_To be done_.
Reproduce every line of each of the records below, from kingdom onward, with no changes.

_Supplied information_.

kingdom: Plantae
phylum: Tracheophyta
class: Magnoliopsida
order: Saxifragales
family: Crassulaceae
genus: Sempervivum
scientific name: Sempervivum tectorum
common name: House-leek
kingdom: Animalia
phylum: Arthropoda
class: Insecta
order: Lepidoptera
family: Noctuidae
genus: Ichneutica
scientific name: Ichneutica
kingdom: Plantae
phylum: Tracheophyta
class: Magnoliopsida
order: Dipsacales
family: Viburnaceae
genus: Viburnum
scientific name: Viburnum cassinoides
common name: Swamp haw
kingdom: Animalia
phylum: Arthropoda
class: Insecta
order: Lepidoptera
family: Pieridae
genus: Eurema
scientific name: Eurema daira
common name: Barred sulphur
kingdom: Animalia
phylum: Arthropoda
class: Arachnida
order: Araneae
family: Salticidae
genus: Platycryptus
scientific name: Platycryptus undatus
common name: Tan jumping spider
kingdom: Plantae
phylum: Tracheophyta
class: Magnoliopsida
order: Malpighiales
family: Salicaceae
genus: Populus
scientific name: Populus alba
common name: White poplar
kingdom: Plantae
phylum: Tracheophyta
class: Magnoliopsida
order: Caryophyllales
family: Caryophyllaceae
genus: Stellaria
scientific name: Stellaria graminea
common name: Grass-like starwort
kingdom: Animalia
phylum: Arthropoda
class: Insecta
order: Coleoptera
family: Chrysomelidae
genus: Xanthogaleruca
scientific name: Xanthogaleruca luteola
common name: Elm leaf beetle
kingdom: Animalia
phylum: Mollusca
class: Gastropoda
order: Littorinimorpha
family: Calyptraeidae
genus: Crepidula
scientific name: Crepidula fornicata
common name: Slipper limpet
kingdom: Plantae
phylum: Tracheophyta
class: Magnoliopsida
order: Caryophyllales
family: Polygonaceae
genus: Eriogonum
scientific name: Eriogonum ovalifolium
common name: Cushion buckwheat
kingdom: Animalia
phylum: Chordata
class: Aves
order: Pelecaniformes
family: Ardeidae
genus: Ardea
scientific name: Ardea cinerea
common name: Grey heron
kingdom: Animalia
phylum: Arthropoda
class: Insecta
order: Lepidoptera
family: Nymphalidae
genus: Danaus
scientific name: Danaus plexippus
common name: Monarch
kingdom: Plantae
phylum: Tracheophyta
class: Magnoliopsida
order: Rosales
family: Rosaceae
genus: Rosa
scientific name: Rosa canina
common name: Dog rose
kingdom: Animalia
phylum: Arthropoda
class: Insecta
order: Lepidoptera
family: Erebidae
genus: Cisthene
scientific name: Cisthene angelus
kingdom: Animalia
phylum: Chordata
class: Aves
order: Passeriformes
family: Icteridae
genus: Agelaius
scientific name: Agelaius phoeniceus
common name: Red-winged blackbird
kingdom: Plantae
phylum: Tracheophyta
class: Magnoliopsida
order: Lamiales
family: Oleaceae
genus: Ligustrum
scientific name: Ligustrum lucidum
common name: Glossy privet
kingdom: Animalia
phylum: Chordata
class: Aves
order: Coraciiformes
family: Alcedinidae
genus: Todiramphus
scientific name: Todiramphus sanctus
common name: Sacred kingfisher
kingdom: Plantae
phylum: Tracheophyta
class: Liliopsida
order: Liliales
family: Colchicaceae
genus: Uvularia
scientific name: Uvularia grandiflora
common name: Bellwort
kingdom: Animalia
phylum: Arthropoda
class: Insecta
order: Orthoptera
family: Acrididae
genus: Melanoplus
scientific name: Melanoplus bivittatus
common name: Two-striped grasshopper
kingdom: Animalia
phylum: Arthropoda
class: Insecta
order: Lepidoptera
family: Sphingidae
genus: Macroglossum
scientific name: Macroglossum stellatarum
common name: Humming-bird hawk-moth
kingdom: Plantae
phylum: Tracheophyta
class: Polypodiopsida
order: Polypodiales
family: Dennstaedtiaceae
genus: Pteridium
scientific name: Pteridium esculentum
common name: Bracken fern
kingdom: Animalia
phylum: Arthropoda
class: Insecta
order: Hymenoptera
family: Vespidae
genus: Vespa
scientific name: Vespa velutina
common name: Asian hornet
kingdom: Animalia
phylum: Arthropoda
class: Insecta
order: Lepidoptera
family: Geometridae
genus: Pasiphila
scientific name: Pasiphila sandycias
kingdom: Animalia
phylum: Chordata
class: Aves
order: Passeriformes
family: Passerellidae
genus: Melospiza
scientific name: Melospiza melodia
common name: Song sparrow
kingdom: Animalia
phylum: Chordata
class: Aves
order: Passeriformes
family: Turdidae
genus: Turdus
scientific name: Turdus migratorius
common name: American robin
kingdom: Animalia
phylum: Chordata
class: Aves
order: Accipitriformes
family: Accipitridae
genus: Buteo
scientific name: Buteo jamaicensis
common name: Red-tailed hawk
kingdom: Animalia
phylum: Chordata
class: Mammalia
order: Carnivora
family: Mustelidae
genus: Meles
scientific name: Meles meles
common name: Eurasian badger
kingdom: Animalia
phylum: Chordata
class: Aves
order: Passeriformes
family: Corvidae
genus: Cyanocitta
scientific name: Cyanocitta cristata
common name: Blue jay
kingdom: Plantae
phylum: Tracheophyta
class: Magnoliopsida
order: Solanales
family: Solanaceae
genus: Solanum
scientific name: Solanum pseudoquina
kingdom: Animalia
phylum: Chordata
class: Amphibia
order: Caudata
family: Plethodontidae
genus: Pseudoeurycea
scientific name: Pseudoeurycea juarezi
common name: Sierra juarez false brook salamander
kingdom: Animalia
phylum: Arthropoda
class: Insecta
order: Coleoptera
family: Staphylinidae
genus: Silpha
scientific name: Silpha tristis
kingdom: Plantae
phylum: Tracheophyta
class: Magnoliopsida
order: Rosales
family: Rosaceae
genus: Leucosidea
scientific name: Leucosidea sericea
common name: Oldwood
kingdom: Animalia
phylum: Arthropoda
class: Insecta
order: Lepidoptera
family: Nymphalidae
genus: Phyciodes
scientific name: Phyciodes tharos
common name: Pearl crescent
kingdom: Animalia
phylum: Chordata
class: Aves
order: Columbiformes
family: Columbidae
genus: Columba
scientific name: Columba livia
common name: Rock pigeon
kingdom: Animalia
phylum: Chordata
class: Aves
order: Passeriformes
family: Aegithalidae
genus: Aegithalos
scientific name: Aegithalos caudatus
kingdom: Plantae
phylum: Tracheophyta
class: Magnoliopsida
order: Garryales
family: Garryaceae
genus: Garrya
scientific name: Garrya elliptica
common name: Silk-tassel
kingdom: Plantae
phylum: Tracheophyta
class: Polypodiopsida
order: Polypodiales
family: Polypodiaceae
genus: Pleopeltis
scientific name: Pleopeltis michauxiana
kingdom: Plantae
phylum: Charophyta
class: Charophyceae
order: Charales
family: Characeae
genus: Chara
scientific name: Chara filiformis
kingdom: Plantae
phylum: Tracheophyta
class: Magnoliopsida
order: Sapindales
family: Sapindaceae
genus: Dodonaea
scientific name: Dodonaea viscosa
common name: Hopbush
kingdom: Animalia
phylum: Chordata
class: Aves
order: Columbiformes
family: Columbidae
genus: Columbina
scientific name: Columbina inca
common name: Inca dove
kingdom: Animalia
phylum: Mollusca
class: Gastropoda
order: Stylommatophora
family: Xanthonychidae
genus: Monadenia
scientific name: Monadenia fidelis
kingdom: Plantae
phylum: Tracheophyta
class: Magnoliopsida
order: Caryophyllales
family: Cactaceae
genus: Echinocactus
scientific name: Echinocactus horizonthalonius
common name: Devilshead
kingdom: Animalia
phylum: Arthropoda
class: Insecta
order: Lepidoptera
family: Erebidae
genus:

_Exercise output_.
kingdom: Plantae
phylum: Tracheophyta
class: Magnoliopsida
order: Saxifragales
family: Crassulaceae
genus: Sempervivum
scientific name: Sempervivum tectorum
common name: House-leek
kingdom: Animalia
phylum: Arthropoda
class: Insecta
order: Lepidoptera
family: Noctuidae
genus: Ichneutica
scientific name: Ichneutica
kingdom: Plantae
phylum: Tracheophyta
class: Magnoliopsida
order: Dipsacales
family: Viburnaceae
genus: Viburnum
scientific name: Viburnum cassinoides
common name: Swamp haw
kingdom: Animalia
phylum: Arthropoda
class: Insecta
order: Lepidoptera
family: Pieridae
genus: Eurema
scientific name: Eurema daira
common name: Barred sulphur
kingdom: Animalia
phylum: Arthropoda
class: Arachnida
order: Araneae
family: Salticidae
genus: Platycryptus
scientific name: Platycryptus undatus
common name: Tan jumping spider
kingdom: Plantae
phylum: Tracheophyta
class: Magnoliopsida
order: Malpighiales
family: Salicaceae
genus: Populus
scientific name: Populus alba
common name: White poplar
kingdom: Plantae
phylum: Tracheophyta
class: Magnoliopsida
order: Caryophyllales
family: Caryophyllaceae
genus: Stellaria
scientific name: Stellaria graminea
common name: Grass-like starwort
kingdom: Animalia
phylum: Arthropoda
class: Insecta
order: Coleoptera
family: Chrysomelidae
genus: Xanthogaleruca
scientific name: Xanthogaleruca luteola
common name: Elm leaf beetle
kingdom: Animalia
phylum: Mollusca
class: Gastropoda
order: Littorinimorpha
family: Calyptraeidae
genus: Crepidula
scientific name: Crepidula fornicata
common name: Slipper limpet
kingdom: Plantae
phylum: Tracheophyta
class: Magnoliopsida
order: Caryophyllales
family: Polygonaceae
genus: Eriogonum
scientific name: Eriogonum ovalifolium
common name: Cushion buckwheat
kingdom: Animalia
phylum: Chordata
class: Aves
order: Pelecaniformes
family: Ardeidae
genus: Ardea
scientific name: Ardea cinerea
common name: Grey heron
kingdom: Animalia
phylum: Arthropoda
class: Insecta
order: Lepidoptera
family: Nymphalidae
genus: Danaus
scientific name: Danaus plexippus
common name: Monarch
kingdom: Plantae
phylum: Tracheophyta
class: Magnoliopsida
order: Rosales
family: Rosaceae
genus: Rosa
scientific name: Rosa canina
common name: Dog rose
kingdom: Animalia
phylum: Arthropoda
class: Insecta
order: Lepidoptera
family: Erebidae
genus: Cisthene
scientific name: Cisthene angelus
kingdom: Animalia
phylum: Chordata
class: Aves
order: Passeriformes
family: Icteridae
genus: Agelaius
scientific name: Agelaius phoeniceus
common name: Red-winged blackbird
kingdom: Plantae
phylum: Tracheophyta
class: Magnoliopsida
order: Lamiales
family: Oleaceae
genus: Ligustrum
scientific name: Ligustrum lucidum
common name: Glossy privet
kingdom: Animalia
phylum: Chordata
class: Aves
order: Coraciiformes
family: Alcedinidae
genus: Todiramphus
scientific name: Todiramphus sanctus
common name: Sacred kingfisher
kingdom: Plantae
phylum: Tracheophyta
class: Liliopsida
order: Liliales
family: Colchicaceae
genus: Uvularia
scientific name: Uvularia grandiflora
common name: Bellwort
kingdom: Animalia
phylum: Arthropoda
class: Insecta
order: Orthoptera
family: Acrididae
genus: Melanoplus
scientific name: Melanoplus bivittatus
common name: Two-striped grasshopper
kingdom: Animalia
phylum: Arthropoda
class: Insecta
order: Lepidoptera
family: Sphingidae
genus: Macroglossum
scientific name: Macroglossum stellatarum
common name: Humming-bird hawk-moth
kingdom: Plantae
phylum: Tracheophyta
class: Polypodiopsida
order: Polypodiales
family: Dennstaedtiaceae
genus: Pteridium
scientific name: Pteridium esculentum
common name: Bracken fern
kingdom: Animalia
phylum: Arthropoda
class: Insecta
order: Hymenoptera
family: Vespidae
genus: Vespa
scientific name: Vespa velutina
common name: Asian hornet
kingdom: Animalia
phylum: Arthropoda
class: Insecta
order: Lepidoptera
family: Geometridae
genus: Pasiphila
scientific name: Pasiphila sandycias
kingdom: Animalia
phylum: Chordata
class: Aves
order: Passeriformes
family: Passerellidae
genus: Melospiza
scientific name: Melospiza melodia
common name: Song sparrow
kingdom: Animalia
phylum: Chordata
class: Aves
order: Passeriformes
family: Turdidae
genus: Turdus
scientific name: Turdus migratorius
common name: American robin
kingdom: Animalia
phylum: Chordata
class: Aves
order: Accipitriformes
family: Accipitridae
genus: Buteo
scientific name: Buteo jamaicensis
common name: Red-tailed hawk
kingdom: Animalia
phylum: Chordata
class: Mammalia
order: Carnivora
family: Mustelidae
genus: Meles
scientific name: Meles meles
common name: Eurasian badger
kingdom: Animalia
phylum: Chordata
class: Aves
order: Passeriformes
family: Corvidae
genus: Cyanocitta
scientific name: Cyanocitta cristata
common name: Blue jay
kingdom: Plantae
phylum: Tracheophyta
class: Magnoliopsida
order: Solanales
family: Solanaceae
genus: Solanum
scientific name: Solanum pseudoquina
kingdom: Animalia
phylum: Chordata
class: Amphibia
order: Caudata
family: Plethodontidae
genus: Pseudoeurycea
scientific name: Pseudoeurycea juarezi
common name: Sierra juarez false brook salamander
kingdom: Animalia
phylum: Arthropoda
class: Insecta
order: Coleoptera
family: Staphylinidae
genus: Silpha
scientific name: Silpha tristis
kingdom: Plantae
phylum: Tracheophyta
class: Magnoliopsida
order: Rosales
family: Rosaceae
genus: Leucosidea
scientific name: Leucosidea sericea
common name: Oldwood
kingdom: Animalia
phylum: Arthropoda
class: Insecta
order: Lepidoptera
family: Nymphalidae
genus: Phyciodes
scientific name: Phyciodes tharos
common name: Pearl crescent
kingdom: Animalia
phylum: Chordata
class: Aves
order: Columbiformes
family: Columbidae
genus: Columba
scientific name: Columba livia
common name: Rock pigeon
kingdom: Animalia
phylum: Chordata
class: Aves
order: Passeriformes
family: Aegithalidae
genus: Aegithalos
scientific name: Aegithalos caudatus
kingdom: Plantae
phylum: Tracheophyta
class: Magnoliopsida
order: Garryales
family: Garryaceae
genus: Garrya
scientific name: Garrya elliptica
common name: Silk-tassel
kingdom: Plantae
phylum: Tracheophyta
class: Polypodiopsida
order: Polypodiales
family: Polypodiaceae
genus: Pleopeltis
scientific name: Pleopeltis michauxiana
kingdom: Plantae
phylum: Charophyta
class: Charophyceae
order: Charales
family: Characeae
genus: Chara
scientific name: Chara filiformis
kingdom: Plantae
phylum: Tracheophyta
class: Magnoliopsida
order: Sapindales
family: Sapindaceae
genus: Dodonaea
scientific name: Dodonaea viscosa
common name: Hopbush
kingdom: Animalia
phylum: Chordata
class: Aves
order: Columbiformes
family: Columbidae
genus: Columbina
scientific name: Columbina inca
common name: Inca dove
kingdom: Animalia
phylum: Mollusca
class: Gastropoda
order: Stylommatophora
family: Xanthonychidae
genus: Monadenia
scientific name: Monadenia fidelis
kingdom: Plantae
phylum: Tracheophyta
class: Magnoliopsida
order: Caryophyllales
family: Cactaceae
genus: Echinocactus
scientific name: Echinocactus horizonthalonius
common name: Devilshead
kingdom: Animalia
phylum: Arthropoda
class: Insecta
order: Lepidoptera
family: Erebidae
genus:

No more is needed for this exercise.